• Dieser Fred soll mal als Bereich dienen, in dem ihr die Kriegsgeschichten eurer Großeltern oder Urgroßeltern wiedergebt. (Beim Frank vielleicht ja sogar noch die eigenen Erlebnisse :) ).


    Finde es total interessant Geschichten über Einzelschicksale zu hören, die man in keinem Buch nachlesen kann und oft unglaublich klingen. Nur so kann man meiner Meinung nach einigermaßen nachvollziehen, wie es ungefähr gewesen sein muss.

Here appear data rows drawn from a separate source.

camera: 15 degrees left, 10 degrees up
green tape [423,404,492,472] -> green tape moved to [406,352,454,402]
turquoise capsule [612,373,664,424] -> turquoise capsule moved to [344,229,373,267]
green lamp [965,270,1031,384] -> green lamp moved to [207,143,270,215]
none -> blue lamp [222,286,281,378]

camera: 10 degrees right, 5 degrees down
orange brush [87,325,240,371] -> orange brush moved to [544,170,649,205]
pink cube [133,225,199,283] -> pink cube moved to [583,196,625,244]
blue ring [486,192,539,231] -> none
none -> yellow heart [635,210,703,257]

    Hab das Thema hier eröffnet, da ja die meisten Ahnen von uns vermutlich aus Marl kommen, aber auch weil ich gerne Geschichten über unsere Stadt erfahren möchte, die sich vielleicht während des Krieges oder kurz danach hier abgespielt haben.

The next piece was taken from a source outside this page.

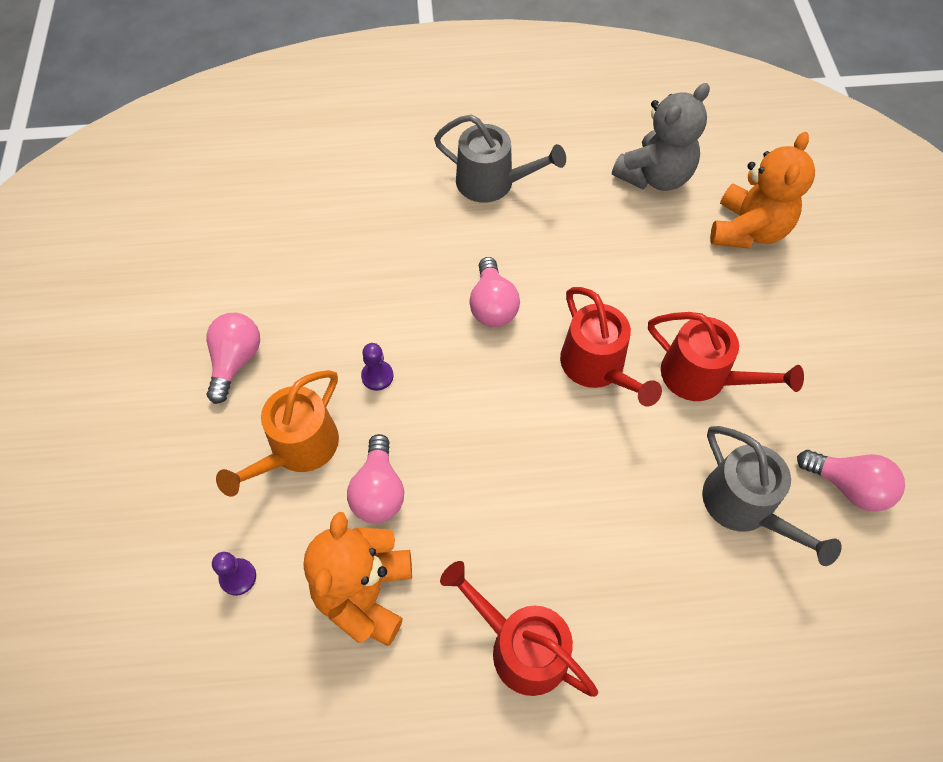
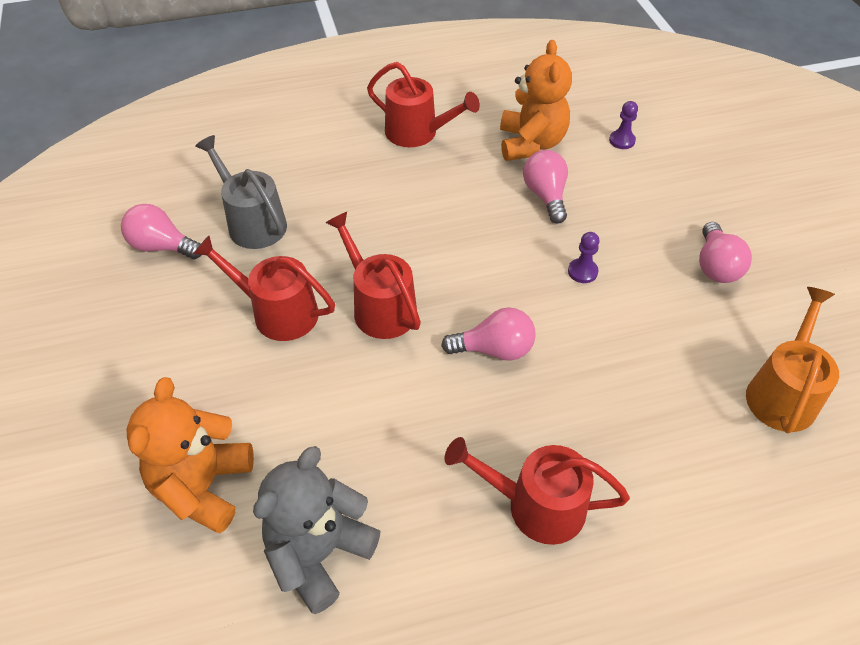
camera: 170 degrees right, 10 degrees down
orange watering can [216,370,339,497] -> orange watering can moved to [746,287,839,433]
grey watering can [434,114,566,203] -> red watering can [444,437,630,545]
pink light bulb [469,257,520,327] -> pink light bulb turned 105 degrees clockwise [441,307,536,361]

    So, ich mal mal den Anfang:


    Meine beiden Opas dienen leider nicht als gute Quelle, da beide schon tot sind (den einen hab ich nicht mal kennengelernt) und wohl auch nicht gerne drüber gesprochen haben.
    Weiß nur, dass der eine an der russischen Front als Koch war und niemanden getötet hat, aber mit dem gesehenen lange nicht klar kam und der andere war bei der Marine und später in britischer Gefangenschaft. Der in britischer Gefangenschaft ist von diesen dann wohl nach Agypten als Kriegsgefangener verschleppt worden und hat da dann mehrere Jahre in der Wüste unter üblen Zuständen verbracht. Hat 6 Jahre in nem Zelt gelebt und sich sein Überleben gesichert, indem er die britischen und amerikanischen Frauen am Strand gezeichnte hat und die Bilder für Ziggaretten und Brot an Mitgefangene und Soldaten verkauft hat. Gerüchte gab es innerhalb meiner Familie über Vergewaltigungen, wie sie auch aus heutigen Gefängnissen bekannt sind, bestätigt hat mein Opa das wohl aber nicht.

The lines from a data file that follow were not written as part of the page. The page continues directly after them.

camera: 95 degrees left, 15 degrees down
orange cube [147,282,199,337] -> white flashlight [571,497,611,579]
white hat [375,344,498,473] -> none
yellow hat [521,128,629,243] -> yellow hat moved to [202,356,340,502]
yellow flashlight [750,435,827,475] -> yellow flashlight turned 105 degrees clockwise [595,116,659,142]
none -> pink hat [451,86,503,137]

    Der Opa meiner Freundin, der auch noch lebt, war damals noch sehr jung und in der Waffen-SS. Gehörte zwischendurch zu der privaten Schutztruppe vom Himmler und war später auch an der russischen Front. Unter anderem hat er mir berichtet, dass die deutschen Soldaten per Flugblatt plötzlich über das Kriegsende unterrichtet wurden und wie er dann versucht hat zusammen mit nem Kameraden per Pedes versucht hat zurück nach Deutschland zu kommen. Dazu sind sie dann immer nachts durch Wald und Wiese gelaufen und haben sich tagsüber auf Bäumen schlafen gelegt.
    Eines Tages hatten sie wohl verpasst sich schnell noch n Baum zu suchen, als es schon hell wurde und konnten sich nur noch in einem Buschgestrüpp verstecken. Als es dann Tag wurde stellten sie fest, dass dieses Gestrüpp direkt an an einer Straße lag, an der den ganzen Tag russische Soldatentrupps vorbeizogen. U.a. pinkelten diese wohl auch die ganze Zeit immer mal wieder in den Busch in dem die beiden lagen. Man stelle sich die Situation mal vor: Man wird angepisst und kann sich nicht rühren!!!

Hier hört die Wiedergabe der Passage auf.